• [What the task requires] Please copy out the material below word for word, from its first line up to and including the line with "returns 1,47".

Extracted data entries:
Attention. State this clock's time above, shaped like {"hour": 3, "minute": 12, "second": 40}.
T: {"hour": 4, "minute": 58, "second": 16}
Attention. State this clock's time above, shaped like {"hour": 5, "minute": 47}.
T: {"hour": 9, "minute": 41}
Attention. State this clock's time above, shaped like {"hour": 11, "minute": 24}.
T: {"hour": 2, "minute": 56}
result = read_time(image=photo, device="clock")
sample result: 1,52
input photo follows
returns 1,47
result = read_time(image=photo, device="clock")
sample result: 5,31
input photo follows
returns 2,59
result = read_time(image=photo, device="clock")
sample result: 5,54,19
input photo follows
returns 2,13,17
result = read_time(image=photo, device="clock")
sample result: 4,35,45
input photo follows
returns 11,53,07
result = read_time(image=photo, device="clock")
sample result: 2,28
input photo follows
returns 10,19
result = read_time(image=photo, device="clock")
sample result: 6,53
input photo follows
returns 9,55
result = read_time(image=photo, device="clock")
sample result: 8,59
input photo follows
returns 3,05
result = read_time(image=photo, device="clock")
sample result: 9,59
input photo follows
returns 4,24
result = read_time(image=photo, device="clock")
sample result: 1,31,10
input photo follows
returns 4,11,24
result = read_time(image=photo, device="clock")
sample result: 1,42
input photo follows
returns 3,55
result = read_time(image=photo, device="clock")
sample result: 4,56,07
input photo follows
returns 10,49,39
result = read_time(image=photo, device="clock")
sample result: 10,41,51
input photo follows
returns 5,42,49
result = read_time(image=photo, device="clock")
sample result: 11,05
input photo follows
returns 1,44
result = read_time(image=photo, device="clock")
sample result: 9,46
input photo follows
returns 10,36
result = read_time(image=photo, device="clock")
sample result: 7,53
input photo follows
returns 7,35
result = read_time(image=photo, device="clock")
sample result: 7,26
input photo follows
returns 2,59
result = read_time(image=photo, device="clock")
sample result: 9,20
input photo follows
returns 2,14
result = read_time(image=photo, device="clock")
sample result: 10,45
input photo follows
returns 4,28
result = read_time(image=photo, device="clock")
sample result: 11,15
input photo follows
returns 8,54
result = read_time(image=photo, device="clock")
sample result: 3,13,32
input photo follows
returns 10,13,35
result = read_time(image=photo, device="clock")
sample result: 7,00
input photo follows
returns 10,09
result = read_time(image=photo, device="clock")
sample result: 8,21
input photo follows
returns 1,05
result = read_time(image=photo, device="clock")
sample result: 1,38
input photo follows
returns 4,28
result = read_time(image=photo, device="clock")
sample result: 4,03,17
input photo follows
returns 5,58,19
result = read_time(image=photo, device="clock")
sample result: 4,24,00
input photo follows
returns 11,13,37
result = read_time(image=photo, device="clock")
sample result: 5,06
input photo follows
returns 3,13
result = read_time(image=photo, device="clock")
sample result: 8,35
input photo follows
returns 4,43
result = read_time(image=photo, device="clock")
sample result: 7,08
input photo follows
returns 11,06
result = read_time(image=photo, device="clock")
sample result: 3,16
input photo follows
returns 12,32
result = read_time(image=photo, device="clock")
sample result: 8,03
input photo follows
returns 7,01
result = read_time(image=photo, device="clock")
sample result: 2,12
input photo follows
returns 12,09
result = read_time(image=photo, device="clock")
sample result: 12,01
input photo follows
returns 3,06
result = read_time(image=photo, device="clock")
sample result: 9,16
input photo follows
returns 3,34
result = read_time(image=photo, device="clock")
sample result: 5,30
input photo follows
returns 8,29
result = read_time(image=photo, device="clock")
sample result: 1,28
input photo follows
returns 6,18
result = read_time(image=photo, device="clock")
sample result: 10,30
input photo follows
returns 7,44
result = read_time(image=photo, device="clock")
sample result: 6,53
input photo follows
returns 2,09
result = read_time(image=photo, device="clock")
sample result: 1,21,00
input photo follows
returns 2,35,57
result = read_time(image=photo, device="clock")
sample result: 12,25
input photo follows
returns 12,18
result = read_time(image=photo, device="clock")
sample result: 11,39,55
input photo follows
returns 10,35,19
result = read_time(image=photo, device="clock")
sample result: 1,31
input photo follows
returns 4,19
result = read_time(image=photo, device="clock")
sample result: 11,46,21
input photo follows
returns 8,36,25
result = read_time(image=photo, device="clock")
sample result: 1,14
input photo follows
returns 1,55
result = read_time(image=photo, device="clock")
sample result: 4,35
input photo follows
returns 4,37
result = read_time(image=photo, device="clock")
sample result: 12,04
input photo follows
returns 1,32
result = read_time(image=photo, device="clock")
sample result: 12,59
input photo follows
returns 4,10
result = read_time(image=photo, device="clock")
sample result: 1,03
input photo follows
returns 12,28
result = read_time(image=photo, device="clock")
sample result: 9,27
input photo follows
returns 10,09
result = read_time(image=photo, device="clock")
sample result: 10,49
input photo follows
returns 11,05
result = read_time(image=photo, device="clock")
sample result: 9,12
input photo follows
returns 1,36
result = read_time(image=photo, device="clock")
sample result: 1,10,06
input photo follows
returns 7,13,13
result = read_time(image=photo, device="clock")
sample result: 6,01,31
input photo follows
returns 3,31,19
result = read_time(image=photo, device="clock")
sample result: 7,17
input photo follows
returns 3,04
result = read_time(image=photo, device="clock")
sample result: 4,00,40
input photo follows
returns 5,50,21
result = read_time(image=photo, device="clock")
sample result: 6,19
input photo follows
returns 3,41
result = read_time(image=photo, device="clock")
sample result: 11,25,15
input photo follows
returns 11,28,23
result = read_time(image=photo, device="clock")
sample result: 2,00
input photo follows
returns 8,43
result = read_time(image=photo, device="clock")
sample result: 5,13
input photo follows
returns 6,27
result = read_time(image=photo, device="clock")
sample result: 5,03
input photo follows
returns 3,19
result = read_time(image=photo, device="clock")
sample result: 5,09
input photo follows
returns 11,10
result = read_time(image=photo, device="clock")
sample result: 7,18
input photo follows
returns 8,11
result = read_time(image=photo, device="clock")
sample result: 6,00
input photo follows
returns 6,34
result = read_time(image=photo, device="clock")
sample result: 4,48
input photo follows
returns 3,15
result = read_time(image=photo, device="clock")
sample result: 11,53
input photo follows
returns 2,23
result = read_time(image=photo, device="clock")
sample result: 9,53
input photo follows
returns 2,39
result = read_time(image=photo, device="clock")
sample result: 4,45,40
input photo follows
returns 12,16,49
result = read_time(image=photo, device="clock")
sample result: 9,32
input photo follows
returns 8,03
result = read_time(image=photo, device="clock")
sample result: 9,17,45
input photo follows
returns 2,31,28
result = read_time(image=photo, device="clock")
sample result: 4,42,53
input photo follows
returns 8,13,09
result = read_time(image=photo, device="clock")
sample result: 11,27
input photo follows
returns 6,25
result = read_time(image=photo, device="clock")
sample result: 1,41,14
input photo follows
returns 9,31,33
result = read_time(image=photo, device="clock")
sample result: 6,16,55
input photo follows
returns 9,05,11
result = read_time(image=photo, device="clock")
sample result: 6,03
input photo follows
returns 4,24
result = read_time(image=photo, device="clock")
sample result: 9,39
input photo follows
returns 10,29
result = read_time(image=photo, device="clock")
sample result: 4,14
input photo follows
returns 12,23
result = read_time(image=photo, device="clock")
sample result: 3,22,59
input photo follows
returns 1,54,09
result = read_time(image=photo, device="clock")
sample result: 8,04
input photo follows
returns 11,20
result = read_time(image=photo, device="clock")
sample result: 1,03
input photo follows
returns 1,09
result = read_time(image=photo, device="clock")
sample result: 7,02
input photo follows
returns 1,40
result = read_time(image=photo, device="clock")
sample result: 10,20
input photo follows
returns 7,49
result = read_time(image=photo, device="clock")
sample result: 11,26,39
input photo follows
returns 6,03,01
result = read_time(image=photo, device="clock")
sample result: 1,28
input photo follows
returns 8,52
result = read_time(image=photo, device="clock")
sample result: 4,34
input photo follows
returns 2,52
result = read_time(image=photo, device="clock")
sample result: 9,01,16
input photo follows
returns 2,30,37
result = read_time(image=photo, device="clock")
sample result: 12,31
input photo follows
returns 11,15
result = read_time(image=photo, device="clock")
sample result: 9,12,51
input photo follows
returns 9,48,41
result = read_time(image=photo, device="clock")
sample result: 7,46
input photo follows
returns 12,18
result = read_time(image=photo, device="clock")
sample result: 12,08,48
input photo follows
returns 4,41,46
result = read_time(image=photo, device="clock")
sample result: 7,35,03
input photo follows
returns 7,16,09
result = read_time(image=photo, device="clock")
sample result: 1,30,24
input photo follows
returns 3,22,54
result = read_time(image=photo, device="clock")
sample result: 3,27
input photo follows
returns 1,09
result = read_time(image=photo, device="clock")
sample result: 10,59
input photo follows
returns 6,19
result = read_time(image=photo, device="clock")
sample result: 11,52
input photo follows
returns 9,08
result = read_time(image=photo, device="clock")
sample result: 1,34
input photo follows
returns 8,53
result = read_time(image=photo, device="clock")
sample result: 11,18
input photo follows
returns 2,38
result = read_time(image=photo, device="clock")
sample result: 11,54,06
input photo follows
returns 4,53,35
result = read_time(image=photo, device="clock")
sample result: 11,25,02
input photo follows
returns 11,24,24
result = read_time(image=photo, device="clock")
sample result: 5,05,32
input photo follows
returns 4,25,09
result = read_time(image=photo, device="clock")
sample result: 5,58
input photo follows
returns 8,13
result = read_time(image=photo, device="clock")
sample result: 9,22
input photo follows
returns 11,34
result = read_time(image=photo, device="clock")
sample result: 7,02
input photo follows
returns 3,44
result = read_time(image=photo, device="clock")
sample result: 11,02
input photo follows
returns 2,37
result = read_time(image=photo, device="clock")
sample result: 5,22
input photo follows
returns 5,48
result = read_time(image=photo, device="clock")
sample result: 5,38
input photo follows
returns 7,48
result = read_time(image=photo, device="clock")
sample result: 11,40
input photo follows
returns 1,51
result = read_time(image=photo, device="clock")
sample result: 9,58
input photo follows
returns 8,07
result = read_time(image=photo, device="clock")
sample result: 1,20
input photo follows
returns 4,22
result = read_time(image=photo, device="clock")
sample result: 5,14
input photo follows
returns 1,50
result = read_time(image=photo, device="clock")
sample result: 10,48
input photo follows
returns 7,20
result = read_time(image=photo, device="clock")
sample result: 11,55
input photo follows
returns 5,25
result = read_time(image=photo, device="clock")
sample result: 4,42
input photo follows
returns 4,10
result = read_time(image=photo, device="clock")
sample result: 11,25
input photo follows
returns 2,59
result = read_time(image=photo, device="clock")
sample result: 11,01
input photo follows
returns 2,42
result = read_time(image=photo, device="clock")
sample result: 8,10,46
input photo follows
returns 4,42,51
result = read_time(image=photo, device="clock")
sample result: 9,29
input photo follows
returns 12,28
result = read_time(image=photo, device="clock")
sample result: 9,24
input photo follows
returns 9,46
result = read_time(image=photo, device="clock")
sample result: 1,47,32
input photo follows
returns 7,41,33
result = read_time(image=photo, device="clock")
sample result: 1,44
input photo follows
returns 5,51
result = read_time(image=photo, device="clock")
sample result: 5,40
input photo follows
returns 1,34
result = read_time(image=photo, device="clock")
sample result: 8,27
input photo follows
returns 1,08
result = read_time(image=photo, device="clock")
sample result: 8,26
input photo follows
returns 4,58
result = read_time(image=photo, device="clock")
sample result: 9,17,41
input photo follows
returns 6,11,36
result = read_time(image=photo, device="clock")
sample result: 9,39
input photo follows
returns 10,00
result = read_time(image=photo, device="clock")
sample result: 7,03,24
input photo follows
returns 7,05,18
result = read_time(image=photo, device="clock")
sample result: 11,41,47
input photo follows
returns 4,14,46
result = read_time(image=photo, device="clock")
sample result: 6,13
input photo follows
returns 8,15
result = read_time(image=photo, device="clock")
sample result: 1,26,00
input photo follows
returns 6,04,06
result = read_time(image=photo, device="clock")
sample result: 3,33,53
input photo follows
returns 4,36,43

• [Result]
Attention. State this clock's time above, shaped like {"hour": 3, "minute": 12, "second": 40}.
T: {"hour": 4, "minute": 58, "second": 16}
Attention. State this clock's time above, shaped like {"hour": 5, "minute": 47}.
T: {"hour": 9, "minute": 41}
Attention. State this clock's time above, shaped like {"hour": 11, "minute": 24}.
T: {"hour": 2, "minute": 56}
result = read_time(image=photo, device="clock")
sample result: 1,52
input photo follows
returns 1,47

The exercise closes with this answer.